[Source records]
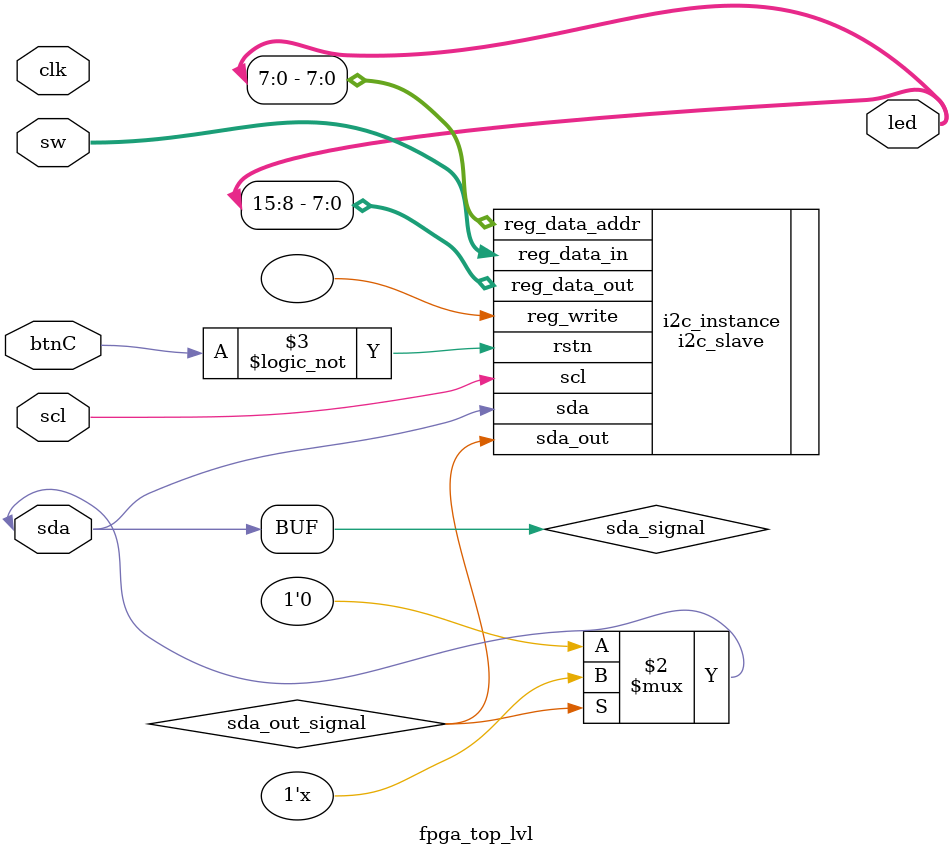
<source format=v>


module fpga_top_lvl (
    input   clk,        // board clock
    input   btnC,       // reset

    input   scl,
    inout   sda,

    output [15:0]       led,
    input [7:0]         sw

);

    // wires
    wire sda_signal, sda_out_signal;

    assign sda = !sda_out_signal ? 1'b0 : 1'bZ;
    assign sda_signal = sda;

    i2c_slave i2c_instance (
        .scl        (scl),                // Connect to an external or internal clock line
        .sda        (sda_signal),                // Connect to an external or internal data line
        .sda_out    (sda_out_signal),        // Connect to an external or internal output data line
        .rstn       (!btnC),              // Connect to an external or internal reset (active low)

        // data ports
        .reg_data_in    (sw),       // Connect to data source
        .reg_data_out   (led[15:8]),      // Connect to data sink or next module
        .reg_data_addr  (led[7:0]),     // Connect to address source or next module
        .reg_write      ()         // Connect to a write control signal
    );

    tt_um_jk2102 instance_name (
        .ui_in      (your_input_wire_or_bus),   // Dedicated inputs
        .uo_out     (your_output_wire_or_bus), // Dedicated outputs
        .uio_in     (your_bidir_input),        // IOs: Bidirectional Input path
        .uio_out    (your_bidir_output),      // IOs: Bidirectional Output path
        .uio_oe     (your_bidir_enable),       // IOs: Bidirectional Enable path
        .ena        (your_enable_signal),         // enable signal
        .clk        (your_clock_signal),          // clock signal
        .rst_n      (your_reset_signal)         // reset signal (active low)
    );

endmodule

</source>
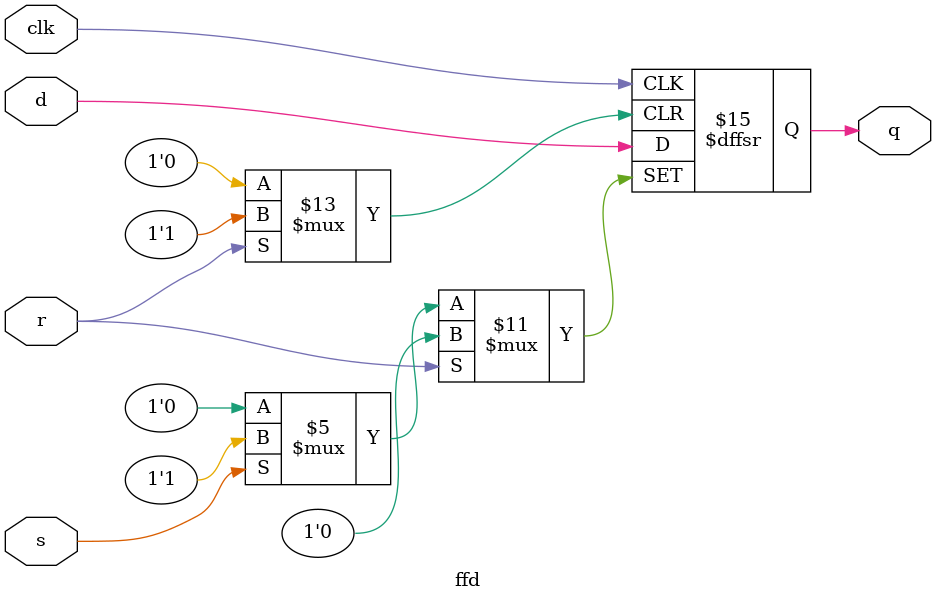
<source format=v>
module ffd(
	input clk, d, r, s,
	output reg q
);

	initial begin
		q = 1'b0;
	end

	always @ (posedge clk, posedge r, posedge s) begin
		if (r) q <= 1'b0;
		else if (s) q <= 1'b1;
		else q <= d;
	end

endmodule
// vim: tabstop=2 shiftwidth=2 autoindent noexpandtab

</source>
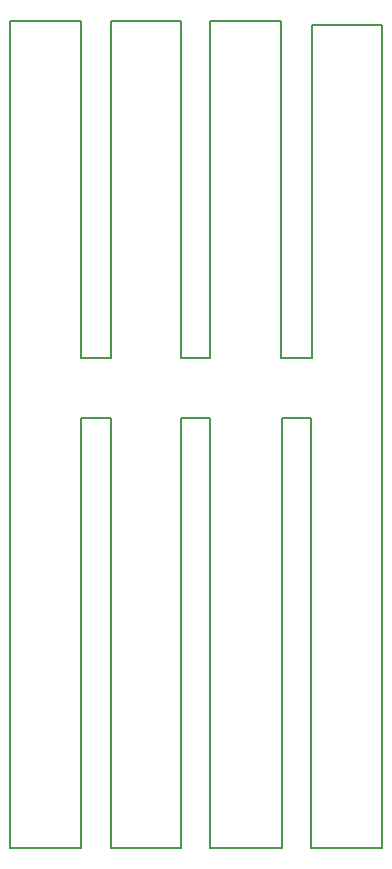
<source format=gbr>
G04 DesignSpark PCB Gerber Version 11.0 Build 5877*
G04 #@! TF.Part,Single*
%FSLAX35Y35*%
%MOIN*%
%ADD22C,0.00500*%
G04 #@! TD.AperFunction*
X0Y0D02*
D02*
D22*
X250Y250D02*
Y275831D01*
X23888D01*
Y163331D01*
X33719D01*
Y275831D01*
X57341D01*
Y163331D01*
X67014D01*
Y275831D01*
X90648D01*
Y163331D01*
X100750D01*
Y274331D01*
X124364D01*
Y250D01*
X100589D01*
Y143331D01*
X90750D01*
Y250D01*
X66750D01*
Y143331D01*
X57250D01*
X57341Y250D01*
X33719D01*
Y143331D01*
X23888D01*
Y250D01*
X250D01*
X0Y0D02*
M02*

</source>
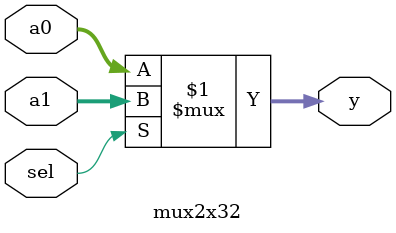
<source format=v>

module mux2x32 (
    input [31: 0] a0,
    input [31: 0] a1,
    input sel,
    output wire [31: 0] y
);
    
   
    assign y = (sel ? a1 : a0);
   
endmodule
</source>
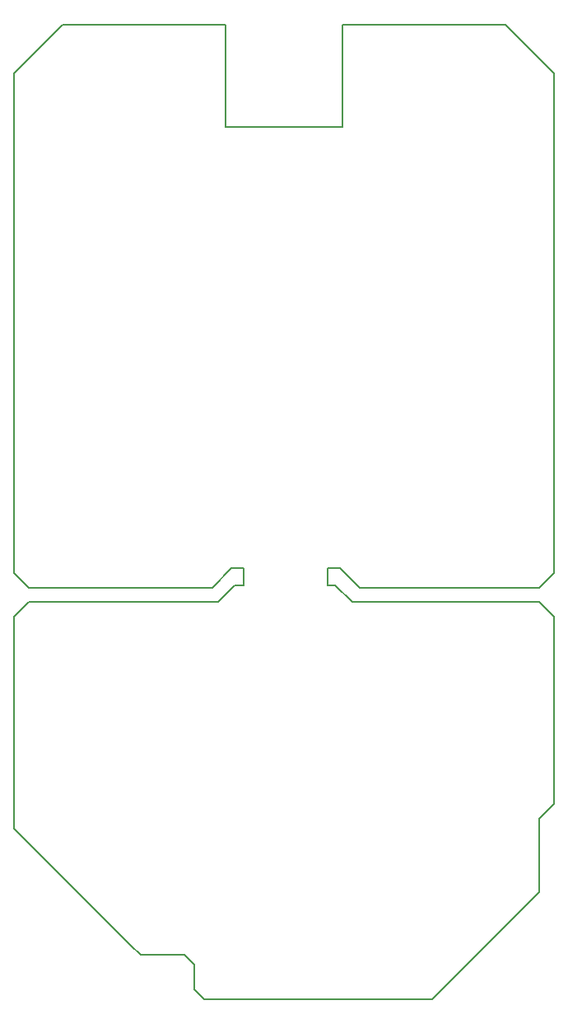
<source format=gbr>
%TF.GenerationSoftware,KiCad,Pcbnew,7.0.2-6a45011f42~172~ubuntu22.04.1*%
%TF.CreationDate,2023-05-16T10:09:17+01:00*%
%TF.ProjectId,greenbean,67726565-6e62-4656-916e-2e6b69636164,rev?*%
%TF.SameCoordinates,Original*%
%TF.FileFunction,Profile,NP*%
%FSLAX46Y46*%
G04 Gerber Fmt 4.6, Leading zero omitted, Abs format (unit mm)*
G04 Created by KiCad (PCBNEW 7.0.2-6a45011f42~172~ubuntu22.04.1) date 2023-05-16 10:09:17*
%MOMM*%
%LPD*%
G01*
G04 APERTURE LIST*
%TA.AperFunction,Profile*%
%ADD10C,0.150000*%
%TD*%
G04 APERTURE END LIST*
D10*
X144280000Y-110480000D02*
X145170000Y-110480000D01*
X175580000Y-141980000D02*
X164580000Y-152980000D01*
X175580000Y-134480000D02*
X177080000Y-132980000D01*
X143330000Y-63480000D02*
X155330000Y-63480000D01*
X121580000Y-135480000D02*
X121580000Y-121980000D01*
X172080000Y-52980000D02*
X177080000Y-57980000D01*
X154580000Y-110480000D02*
X156330000Y-112230000D01*
X141930000Y-110730000D02*
X123080000Y-110730000D01*
X175580000Y-110730000D02*
X177080000Y-109230000D01*
X143930000Y-108710000D02*
X141930000Y-110730000D01*
X177080000Y-85980000D02*
X177080000Y-57980000D01*
X177080000Y-109230000D02*
X177080000Y-85980000D01*
X141080000Y-152980000D02*
X140080000Y-151980000D01*
X177080000Y-132980000D02*
X177080000Y-113730000D01*
X155080000Y-108730000D02*
X157080000Y-110730000D01*
X153840000Y-110480000D02*
X154580000Y-110480000D01*
X155330000Y-63480000D02*
X155330000Y-52980000D01*
X155080000Y-108730000D02*
X153840000Y-108730000D01*
X141080000Y-152980000D02*
X164580000Y-152980000D01*
X145170000Y-110480000D02*
X145170000Y-108710000D01*
X123080000Y-110730000D02*
X121580000Y-109230000D01*
X156330000Y-112230000D02*
X171330000Y-112230000D01*
X134580000Y-148480000D02*
X133580000Y-147480000D01*
X121580000Y-113730000D02*
X121580000Y-121980000D01*
X140080000Y-149480000D02*
X139080000Y-148480000D01*
X123080000Y-110730000D02*
X123080000Y-110730000D01*
X140080000Y-151980000D02*
X140080000Y-149480000D01*
X155330000Y-52980000D02*
X172080000Y-52980000D01*
X142530000Y-112230000D02*
X123580000Y-112230000D01*
X139080000Y-148480000D02*
X135080000Y-148480000D01*
X123080000Y-112230000D02*
X121580000Y-113730000D01*
X177080000Y-113730000D02*
X175580000Y-112230000D01*
X175580000Y-134480000D02*
X175580000Y-141980000D01*
X135080000Y-148480000D02*
X134580000Y-148480000D01*
X143330000Y-52980000D02*
X126580000Y-52980000D01*
X123580000Y-112230000D02*
X123080000Y-112230000D01*
X153840000Y-108730000D02*
X153840000Y-110480000D01*
X157080000Y-110730000D02*
X175580000Y-110730000D01*
X121580000Y-57980000D02*
X121580000Y-109230000D01*
X175580000Y-112230000D02*
X171330000Y-112230000D01*
X143330000Y-52980000D02*
X143330000Y-63480000D01*
X145170000Y-108710000D02*
X143930000Y-108710000D01*
X144280000Y-110480000D02*
X142530000Y-112230000D01*
X121580000Y-57980000D02*
X126580000Y-52980000D01*
X133580000Y-147480000D02*
X121580000Y-135480000D01*
M02*

</source>
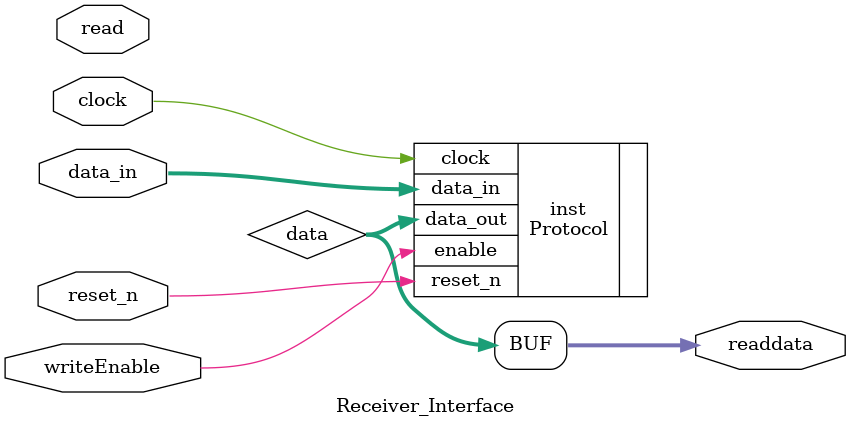
<source format=v>
module Receiver_Interface (clock, reset_n, read, readdata, writeEnable, data_in);

input clock, reset_n, read, writeEnable;
input [31:0] data_in;
output [31:0] readdata;

wire [31:0] data;

Protocol inst (.clock(clock), .reset_n(reset_n), .enable(writeEnable), .data_in(data_in), .data_out(data));

assign readdata = data;

endmodule

</source>
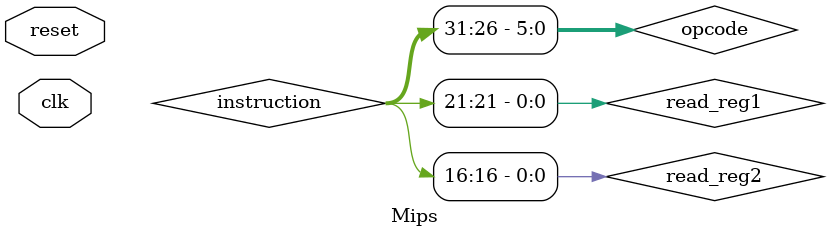
<source format=v>
module Mips (input clk,reset );
wire [31:0] pc_in ,pc_next ; 
wire [31:0] instruction ; 

wire equal, branch ; 
wire [15:0] branch_offset ;
ProgramCounter Program_counter( clk, reset ,branch,equal ,branch_offset , pc_in , pc_next) ; 


InstructionMemory  IM (  pc_next , instruction );


wire [5:0] opcode = instruction[31:26] ; 
wire[5:0] funct = instruction [5:0] ;
wire [3:0]  alu_op  ;
wire reg_dst,alu_src, mem_read , mem_write ; 
wire [4:0] write_reg ; 


ControlUnit CU (
    opcode,clk ,funct,
    reg_dst, alu_src, mem_to_reg, reg_write, mem_read, mem_write, branch, alu_op 
);


assign write_reg = reg_dst ? instruction[15:11] : instruction[20:16];

wire read_reg1 = instruction [25:21] ;
wire read_reg2 = instruction [20:16] ;
wire [31:0] write_data ; 
wire [31:0] read_data1 ; 
wire [31:0] read_data2 ; 


RegisterFile RF (clk, reg_write,
    read_reg1, read_reg2, write_reg,
    write_data, read_data1, read_data2  )   ; 


wire [31:0] second_operand ; 

assign second_operand = alu_src ? instruction [15:0] : read_data2 ; 

wire [31:0] Alu_result ; 

ALU Alu (read_data1, second_operand,alu_op,Alu_result,equal) ;

// ALU Alu (read_data1 , second_operand, [3:0] ALU_Control, output reg [31:0] result,output zero );

DataMemory DM (
    clk, mem_read, mem_write,
    Alu_result, write_data,
    read_data );

assign  write_data = mem_to_reg ?  read_data : Alu_result ; 
// assign  write_data = mem_to_reg ? Alu_result: read_data ; 



endmodule


</source>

YOUR GOAL
If a line in the entries includes the word "path", copy that line out.

SOLUTION FOR THIS TASK
        .uio_in     (your_bidir_input),        // IOs: Bidirectional Input path
        .uio_out    (your_bidir_output),      // IOs: Bidirectional Output path
        .uio_oe     (your_bidir_enable),       // IOs: Bidirectional Enable path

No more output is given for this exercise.